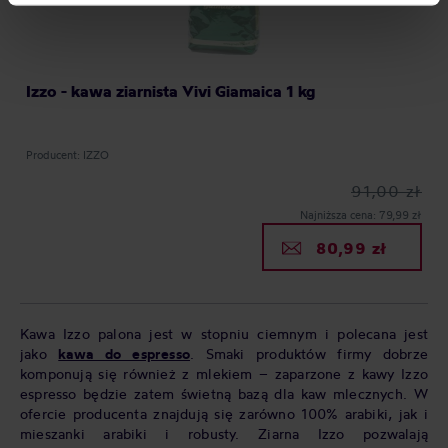
processing, including your rights, can be found in the
Privacy Policy.
Izzo - kawa ziarnista Vivi Giamaica 1 kg
Producent: IZZO
91,00 zł
Najniższa cena: 79,99 zł
80,99 zł
Kawa Izzo palona jest w stopniu ciemnym i polecana jest
jako
kawa do espresso
. Smaki produktów firmy dobrze
komponują się również z mlekiem – zaparzone z kawy Izzo
espresso będzie zatem świetną bazą dla kaw mlecznych. W
ofercie producenta znajdują się zarówno 100% arabiki, jak i
mieszanki arabiki i robusty. Ziarna Izzo pozwalają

::::::::

Copy each line of the entries that includes the word "arabiki".

→ RESULT OF THE EXERCISE
ofercie producenta znajdują się zarówno 100% arabiki, jak i
mieszanki arabiki i robusty. Ziarna Izzo pozwalają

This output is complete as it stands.